Farmers and farm workers have higher than expected rates of suicide and undetermined deaths in UK studies, and some rural areas of Scotland have higher than average male suicide rates. Firearm access seems to be an influencing factor in England and Wales. Type of farming, and farming social networks may also be important. This article describes suicide and undetermined deaths in male farmers and farm workers in Scotland from 1981-1999 using anonymised, routine data.


Deaths of men aged 15-74 years from suicide or undetermined cause were identified from anonymised Scottish death records. Farmers and farm workers were identified using occupation codes. Methods of suicide used by farmers were compared with those of the general male population of the same age. A multiple linear regression was used to examine the influence of farm type, and the proportion of farmers in the working population of an area.


307 male farmers or farm workers died by suicide or undetermined cause in the time period. The overall rate was 31.4/100,000 per year (95% CI 28.1-35.1). Deaths using firearms were over-represented (29% of farming deaths compared with 3.6% in the general male population). There was no significant association between the male suicide rate in an area, and the farming suicide rate.
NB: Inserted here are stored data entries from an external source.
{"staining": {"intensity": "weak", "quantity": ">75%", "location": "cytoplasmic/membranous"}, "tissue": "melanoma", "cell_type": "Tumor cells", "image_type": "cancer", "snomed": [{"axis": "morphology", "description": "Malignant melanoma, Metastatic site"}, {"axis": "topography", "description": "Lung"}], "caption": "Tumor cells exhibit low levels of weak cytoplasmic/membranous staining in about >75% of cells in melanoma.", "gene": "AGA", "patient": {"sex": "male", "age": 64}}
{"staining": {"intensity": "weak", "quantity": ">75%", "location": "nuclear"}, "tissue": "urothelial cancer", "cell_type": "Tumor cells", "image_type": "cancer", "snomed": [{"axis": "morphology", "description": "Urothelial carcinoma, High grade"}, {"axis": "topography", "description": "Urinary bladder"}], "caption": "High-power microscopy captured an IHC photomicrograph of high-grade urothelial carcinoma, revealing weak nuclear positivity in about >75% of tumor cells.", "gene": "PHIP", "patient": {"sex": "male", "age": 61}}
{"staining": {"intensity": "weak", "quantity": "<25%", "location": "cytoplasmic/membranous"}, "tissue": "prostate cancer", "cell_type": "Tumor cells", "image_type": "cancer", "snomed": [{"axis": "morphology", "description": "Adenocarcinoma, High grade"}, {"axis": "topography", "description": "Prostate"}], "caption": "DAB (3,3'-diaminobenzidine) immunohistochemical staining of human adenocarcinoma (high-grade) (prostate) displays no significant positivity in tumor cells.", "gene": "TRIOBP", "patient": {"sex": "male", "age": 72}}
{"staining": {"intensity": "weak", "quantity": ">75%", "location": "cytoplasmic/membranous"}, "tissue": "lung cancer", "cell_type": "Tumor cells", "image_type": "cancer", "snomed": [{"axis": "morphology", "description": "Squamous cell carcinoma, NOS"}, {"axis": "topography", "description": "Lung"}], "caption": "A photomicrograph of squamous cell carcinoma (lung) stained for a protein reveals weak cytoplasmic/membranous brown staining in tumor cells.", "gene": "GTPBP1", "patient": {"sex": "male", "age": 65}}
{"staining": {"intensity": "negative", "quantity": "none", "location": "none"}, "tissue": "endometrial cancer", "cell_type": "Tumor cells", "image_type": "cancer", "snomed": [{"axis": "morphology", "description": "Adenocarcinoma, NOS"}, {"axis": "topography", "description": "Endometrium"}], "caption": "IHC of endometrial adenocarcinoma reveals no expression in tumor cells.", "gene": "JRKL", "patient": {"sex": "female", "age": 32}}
Areas with lower proportions of farmers tended to have higher rates of farming suicide and undetermined deaths. This one factor described 85% of the variance among areas.


Deaths were substantially more likely to involve firearms than suicide and undetermined deaths in the general male population. Less use of other methods did not completely compensate for this, indicating that method availability is likely to contribute to farming suicide rates. Farmers in areas where farming is less common were more likely to die by suicide, and this described most of the differences among areas. Networks and social supports may be important protective factors for farmers.